PhilipMat

TIL: "output-competence decoupling"

I learned of this term from a thoughtful essay from No One’s Happy that examines the flood of AI in the workplace from within, and also without.

Generative AI can produce work that looks expert without being expert, and the failure arrives in two shapes. The first is when novices in a field are able to produce work that resembles what their seniors produce, faster or more advanced than their judgment. The second is when people generate artifacts in disciplines they were never trained in. The two failures look similar from a distance and are not the same. Research has mostly measured the first. The second is what it is missing, and in my experience it is the riskier of the two.

The term for this new challenge, “output-competence decoupling” comes from a paper by Christopher Koch, called Beyond the Steeper Curve: AI-Mediated Metacognitive Decoupling and the Limits of the Dunning-Kruger Metaphor:

AI assistance introduces a third variable between competence and self-assessment: observable output. In classical task settings without tools, output closely tracks competence. An essay written by a novice typically reads like a novice essay. Under AI assistance, a novice can produce output indistinguishable from an expert’s—not because their competence has risen to that level, but because the competence partially resides in the system. This output-competence decoupling is the starting point of the model developed in this paper.

The essay contains veiled anecdotes that us, in the industry, have either already encountered, or will likely run against:

  • Thinking that tool=solution=success:

[…] account directors and go-to-market leads who arrive with AI-generated projects and argue them. What they are proposing, in most cases, is a dashboard or website that displays the status of a process that is not ready to be automated, built to track a workflow that does not yet warrant tracking. The tool has not solved a problem; it has driven its user to identify a problem worth solving, outlined an architecture for the solution, and produced enough material — diagrams, schemas, interface mockups — that the user arrives in the room convinced the work is real.

  • Driving beyond competence

People who cannot write code are building software. People who have never designed a data system are designing data systems.

These can seem like positive in absence of introspection. And maybe in a lot of cases that is good enough. When it’s not:

He could not, when asked, explain how any of it actually worked. The work was wrong from the first day. The schemas, and more importantly the objectives, were wrong in a way that would have been obvious to anyone with two years in the field.
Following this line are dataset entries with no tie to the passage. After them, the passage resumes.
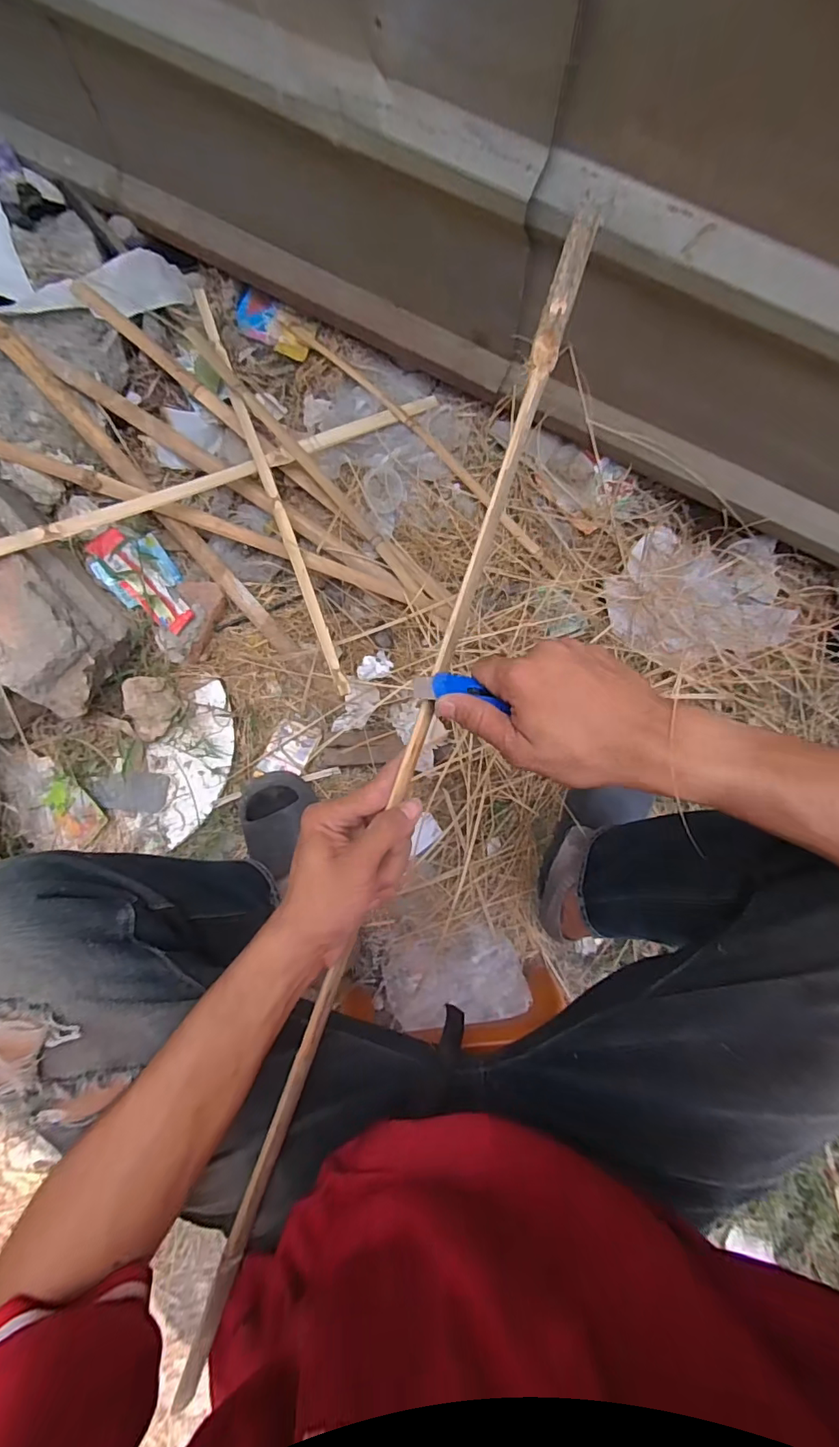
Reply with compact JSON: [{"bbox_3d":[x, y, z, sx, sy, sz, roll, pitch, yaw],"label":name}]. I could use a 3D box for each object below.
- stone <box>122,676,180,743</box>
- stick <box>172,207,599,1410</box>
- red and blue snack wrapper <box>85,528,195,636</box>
[{"bbox_3d":[-0.415,-0.023,0.792,0.072,0.043,0.095,-3,81,-1],"label":"stone"},{"bbox_3d":[-0.030,0.082,0.358,0.020,0.018,0.861,19,93,2],"label":"stick"},{"bbox_3d":[-0.436,-0.222,0.808,0.107,0.031,0.202,-37,83,-6],"label":"red and blue snack wrapper"}]

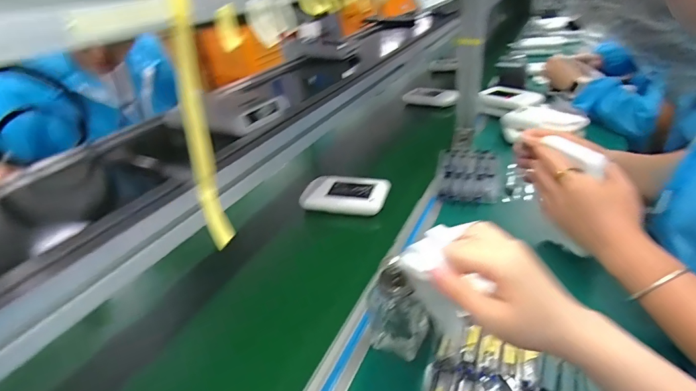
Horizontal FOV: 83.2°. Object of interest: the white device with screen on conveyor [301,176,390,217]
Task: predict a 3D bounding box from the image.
[{"bbox_3d":[-0.009,-0.002,0.733,0.159,0.023,0.111,10,34,25],"label":"white device with screen on conveyor"}]

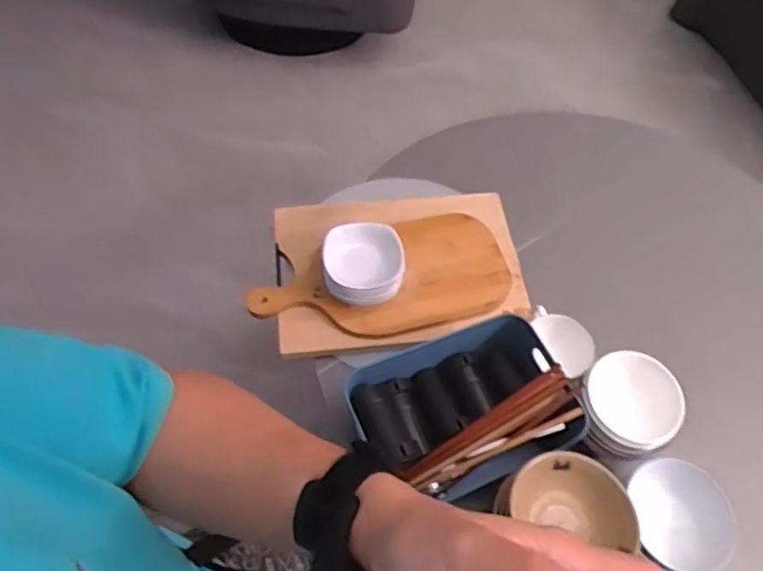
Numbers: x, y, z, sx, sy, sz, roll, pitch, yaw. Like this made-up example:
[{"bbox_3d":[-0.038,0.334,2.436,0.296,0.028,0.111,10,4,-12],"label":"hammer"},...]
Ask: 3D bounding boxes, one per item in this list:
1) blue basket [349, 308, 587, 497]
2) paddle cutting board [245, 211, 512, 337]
[{"bbox_3d":[0.092,0.148,0.737,0.237,0.085,0.165,-18,60,-13],"label":"blue basket"},{"bbox_3d":[-0.001,-0.008,0.848,0.341,0.020,0.162,-11,59,-9],"label":"paddle cutting board"}]

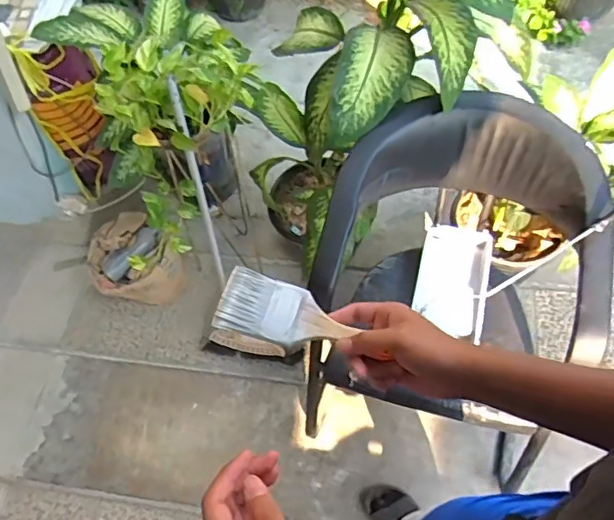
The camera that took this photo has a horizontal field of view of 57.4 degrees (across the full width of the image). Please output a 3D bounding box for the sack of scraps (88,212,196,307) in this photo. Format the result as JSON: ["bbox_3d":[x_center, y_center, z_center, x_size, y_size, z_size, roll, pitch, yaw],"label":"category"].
[{"bbox_3d":[-0.566,0.010,1.857,0.327,0.200,0.257,26,64,19],"label":"sack of scraps"}]

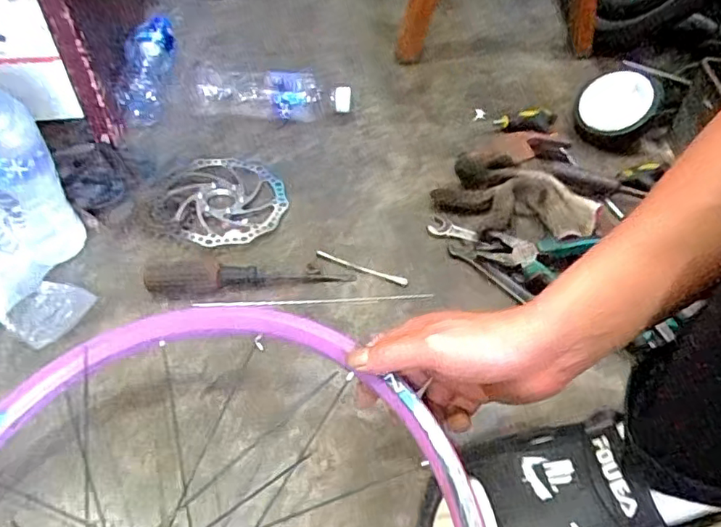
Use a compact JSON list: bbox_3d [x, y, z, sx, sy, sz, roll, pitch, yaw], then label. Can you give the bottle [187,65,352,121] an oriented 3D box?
[{"bbox_3d":[-0.125,-0.230,0.777,0.217,0.061,0.059,12,50,8],"label":"bottle"}]

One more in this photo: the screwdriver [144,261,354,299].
[{"bbox_3d":[-0.116,0.011,0.594,0.208,0.025,0.031,-4,50,-5],"label":"screwdriver"}]

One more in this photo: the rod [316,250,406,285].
[{"bbox_3d":[0.001,0.004,0.620,0.104,0.004,0.011,17,51,12],"label":"rod"}]

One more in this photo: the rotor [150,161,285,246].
[{"bbox_3d":[-0.166,-0.076,0.672,0.153,0.010,0.146,-7,49,-14],"label":"rotor"}]

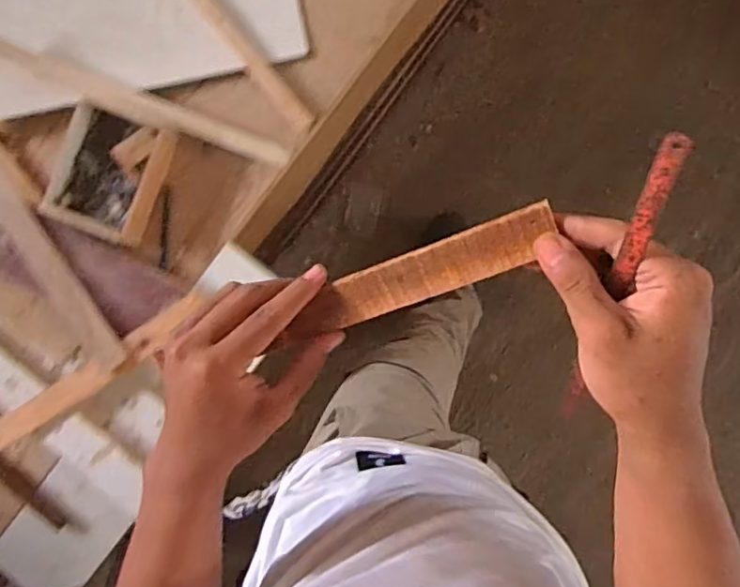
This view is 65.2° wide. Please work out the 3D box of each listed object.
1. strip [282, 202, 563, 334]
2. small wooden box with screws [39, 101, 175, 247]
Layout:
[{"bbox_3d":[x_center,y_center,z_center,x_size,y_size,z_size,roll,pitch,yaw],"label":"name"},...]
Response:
[{"bbox_3d":[0.027,-0.008,0.362,0.176,0.007,0.035,-21,106,20],"label":"strip"},{"bbox_3d":[-0.305,-0.138,0.668,0.113,0.047,0.134,19,92,3],"label":"small wooden box with screws"}]

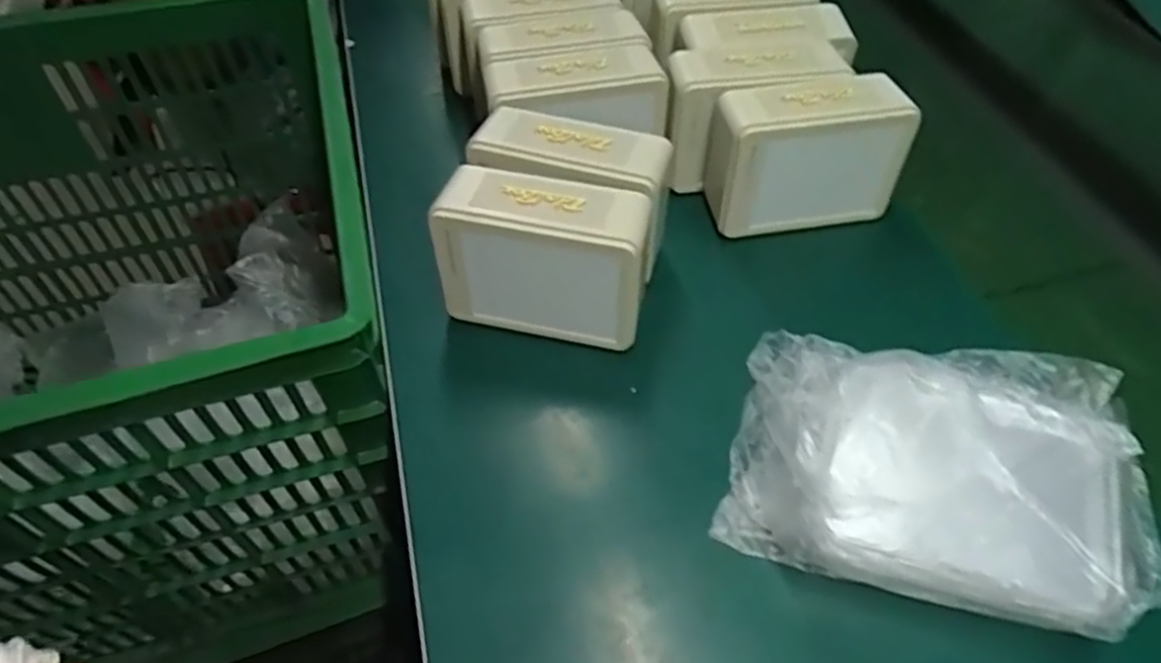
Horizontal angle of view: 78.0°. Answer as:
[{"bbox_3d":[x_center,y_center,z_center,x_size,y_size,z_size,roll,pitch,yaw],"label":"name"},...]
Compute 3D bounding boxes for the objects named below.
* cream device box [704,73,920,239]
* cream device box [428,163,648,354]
[{"bbox_3d":[0.169,-0.135,0.557,0.149,0.103,0.065,-9,52,-7],"label":"cream device box"},{"bbox_3d":[-0.025,-0.044,0.501,0.139,0.122,0.062,8,51,7],"label":"cream device box"}]

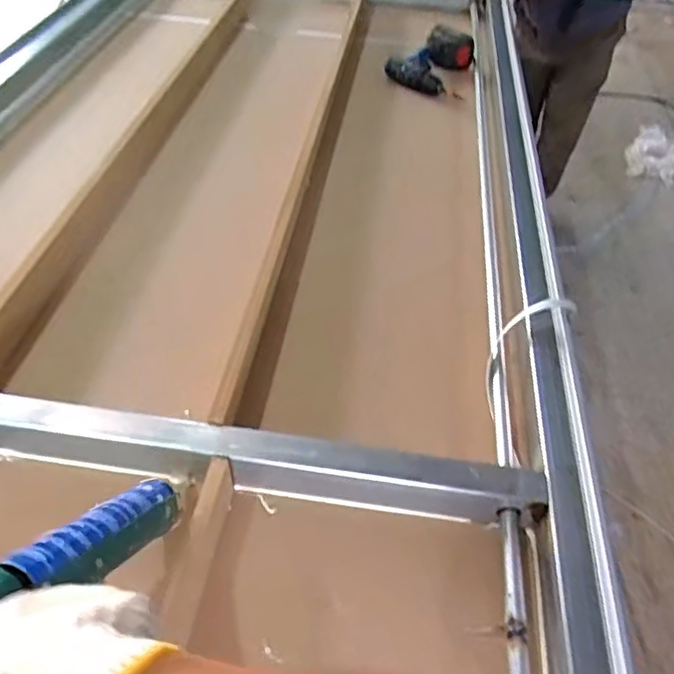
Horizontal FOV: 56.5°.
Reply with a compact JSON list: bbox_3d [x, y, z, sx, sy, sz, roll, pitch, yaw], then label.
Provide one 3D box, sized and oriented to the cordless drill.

The person, in the transaction, becomes a kind of conduit, capable of routing the output to a recipient and incapable of evaluating it on the way through.

  • Performance is not learning. Doing the work is learning. This bears echoes of Thomas Edison’s observation that learning what not to build is as important as learning what to build; of “success teaches you little, failures teach a lot more”.

The skills of producing work and judging it were deliberately distinct, but accomplishing the work itself used to teach the judgment.

The architectural critique that used to come from someone who was taught, or who had built and broken three of these before now comes from a model with no embodied memory of building or breaking anything. The slowness was not a tax on the real work; the slowness was the real work. It was how the work got good, and how the people producing the work got good.

  • Volume wins - a variation of frequency bias and scents of Goodhart’s Law. The paper linked above calls it “Verbosity as False Epistemic Authority”.

Requirements documents that were once a page are now twelve. Status updates that were once three sentences are now bulleted summaries of bulleted summaries. Retrospective notes, post-incident reports, design memos, kickoff decks: every artifact that can be elongated is, by people who do not read what they produce, for readers who do not read what they receive.

In a world where we track metrics obsessively, and where volume is easier to measure and judge than quality, volume wins:

The cost of producing a document has fallen to nearly zero; the cost of reading one has not, and is in fact rising, because the reader must now sift the synthetic context for whatever the document was originally about.

I’m betting quite a few of us have encounter a situation where some person up- or side-the-chain drops a load of AI slop and walk away satisfied they have solved the problem and did most of the work too.


I like one of his recommendations at the end because it’s simple and simple rules are easy to follow.

Use the tool where you can verify precisely what it produces. Never ask a model for confirmation; the tool agrees with everyone, and an agreement that costs the agreer nothing is worth nothing.